Haven't posted on this gemlog for a bit as work has been rather busy and I've not felt like tapping the keys on the laptop from the sofa in the evening. Now that I did plan to do some internet-y things I'm stuck without internet access, for the 3rd time in as many months.

We live in one of the largest urban areas in the US, but thanks to the corrupt structures that talk about 'encouraging competition' without actually doing anything to support that, we can pick from 2 internet providers. One is a cable network provider, and one is the the local telephone network provider. In our case we are luckier than many as the telephone provider has a fiber optic network, so we have that available instead of DSL. Both options advertise internet access speeds in the 100s of Mbps, and they do provide that on a good day. The down side is that they have horrendous outages and terrible support. They will also give you a half decent price for about a year, but then jack it up a huge amount so that you are forced to keep switching between them to keep the cost down to a reasonable level.

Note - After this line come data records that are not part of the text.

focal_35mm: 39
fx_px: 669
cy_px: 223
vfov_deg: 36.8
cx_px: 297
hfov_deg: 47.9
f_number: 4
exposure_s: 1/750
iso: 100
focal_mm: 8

Right now we are using the cable provider. We have periods of slow or intermittent access every week. History tells us that the cable network has marginal signal-to-noise, and lots of errors especially upstream. We can't actually check on that now though, as the provider has locked down their cable modems so the customer cannot access any signal status page. In the online account management you'll always see 'connection good' even when you are having trouble browsing at all. Customer service will insist things 'look fine', and aren't interested in details like packet loss statistics, failing speed test runs etc. that indicate an obvious problem. Faced with some detail from a computer connected over wired ethernet you'll get told it's a WiFi issue, or to try turning everything off and back on again.

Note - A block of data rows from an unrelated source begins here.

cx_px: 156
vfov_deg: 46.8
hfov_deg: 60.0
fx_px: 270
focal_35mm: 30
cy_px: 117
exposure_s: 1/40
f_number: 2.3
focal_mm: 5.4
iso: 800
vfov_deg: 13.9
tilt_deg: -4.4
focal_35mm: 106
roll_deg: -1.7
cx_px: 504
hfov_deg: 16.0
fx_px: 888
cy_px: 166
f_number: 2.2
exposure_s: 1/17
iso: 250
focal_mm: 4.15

Aside from the common slow speeds and short outages we have periodic total outages for multiple hours. I'm now sat with this computer tethered to my phone as the internet has been completely down for 5 hours this Saturday. This is the 3rd similar outage in as many months that has *not* been linked to any weather event.

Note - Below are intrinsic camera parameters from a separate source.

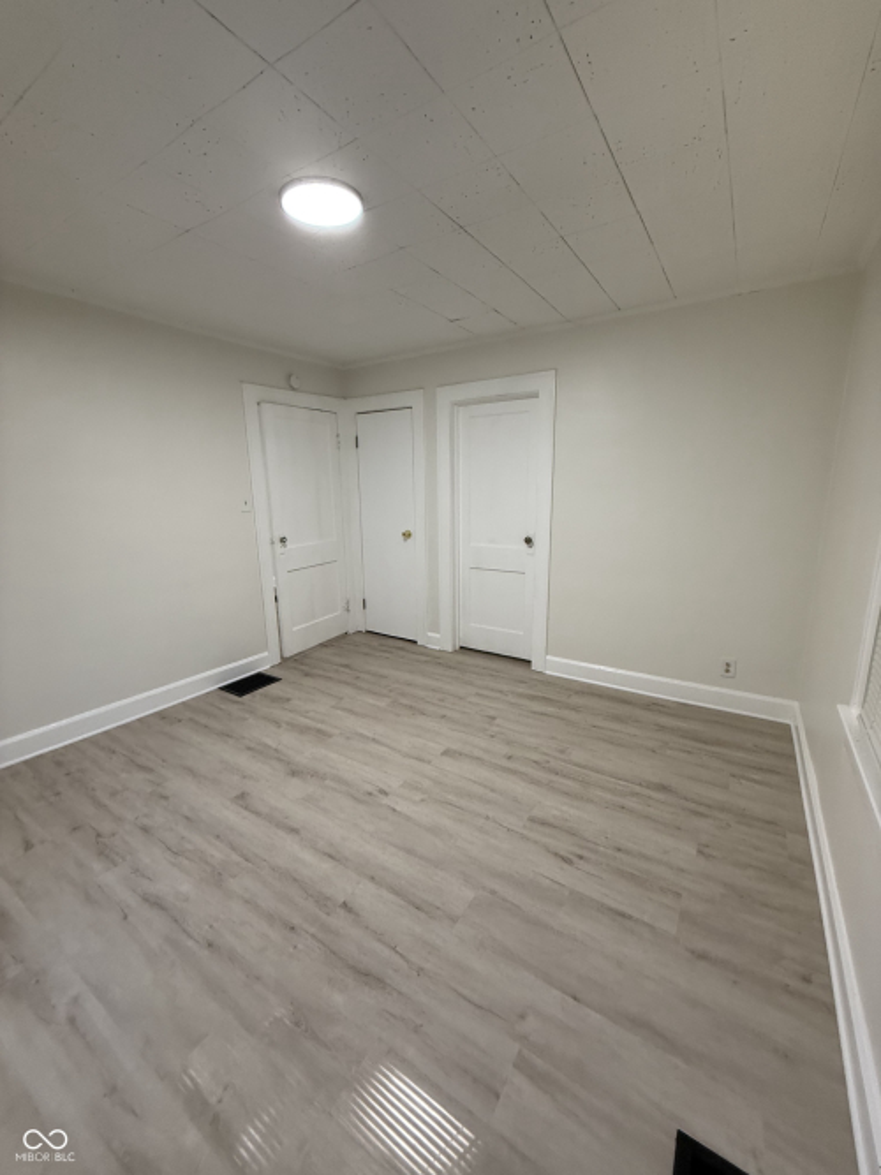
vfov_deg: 102.1
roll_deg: -0.3
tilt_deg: -10.9
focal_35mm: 14
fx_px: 475
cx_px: 440
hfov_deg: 85.7
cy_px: 588
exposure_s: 1/120
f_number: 2.2
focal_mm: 2.22
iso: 200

Our cable provider is Spectrum. They are the result of Charter and Time Warner merging a while back. Under that agreement they had to promise not to impose data caps or raise certain prices for a period of time. They are currently trying to get the FCC to allow them to impose data caps and raise prices early, against the agreement made for the merger. The way the FCC works these days I'd guess they are quite likely to succeed.

This morning we looked again at switching back to the fiber provider. They also have a terrible history of customer support and outages, but our luck on cable seems to have gone severely downhill lately. Frontier, the fiber provider, are now in Chapter 11 bankruptcy which isn't a good start toward being confident they'd be any better now. Pricing is as opaque as ever. They simply will not tell you the taxes and fees on top of their listed price until you sign-up. They do declare a $3 'internet infrastructure surcharge', though. They also require a $10/month wi-fi router payment, despite the fact the service comes into the house through a standard ethernet cable, and we won't be buying IPTV service that requires their special router.

10 years ago we lived in the UK, and though we only had ADSL available we could pick from multiple providers. The choices available often had cheap, clear pricing, and we stayed with a provider at the same price for several years. Our speeds were actually increased at no cost and I can't remember any lenghty outage at all.

It's hard to comprehend the mess of anti-competive rules that lead to the cable / telephone provider abusive duopoly in much of the US. Providers in urban areas advertise speeds which are fairly good compared to other countries, but they are massively unreliable and expensive. Rural areas of the US have extremely poor coverage. Some places do have genuninely competitive municipal or commercial fiber or wireless providers, but most are not lucky enough to benefit from them.

The internet connection just came back on as I finish writing this... 5 1/2 hours this time. It's a weekend so it didn't impact working from home. I suppose I should try to look on the bright side, as this is not something that looks like it'll get better any time soon.